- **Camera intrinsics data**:

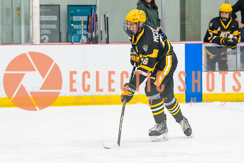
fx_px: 1665
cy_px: 79
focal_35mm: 246
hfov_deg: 8.4
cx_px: 152
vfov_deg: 5.6
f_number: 2.8
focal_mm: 122
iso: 4000
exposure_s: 1/800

- **Problem**:
In the copy, include every record exactly and no pictures at all.

- **Final answer**:
fx_px: 1665
cy_px: 79
focal_35mm: 246
hfov_deg: 8.4
cx_px: 152
vfov_deg: 5.6
f_number: 2.8
focal_mm: 122
iso: 4000
exposure_s: 1/800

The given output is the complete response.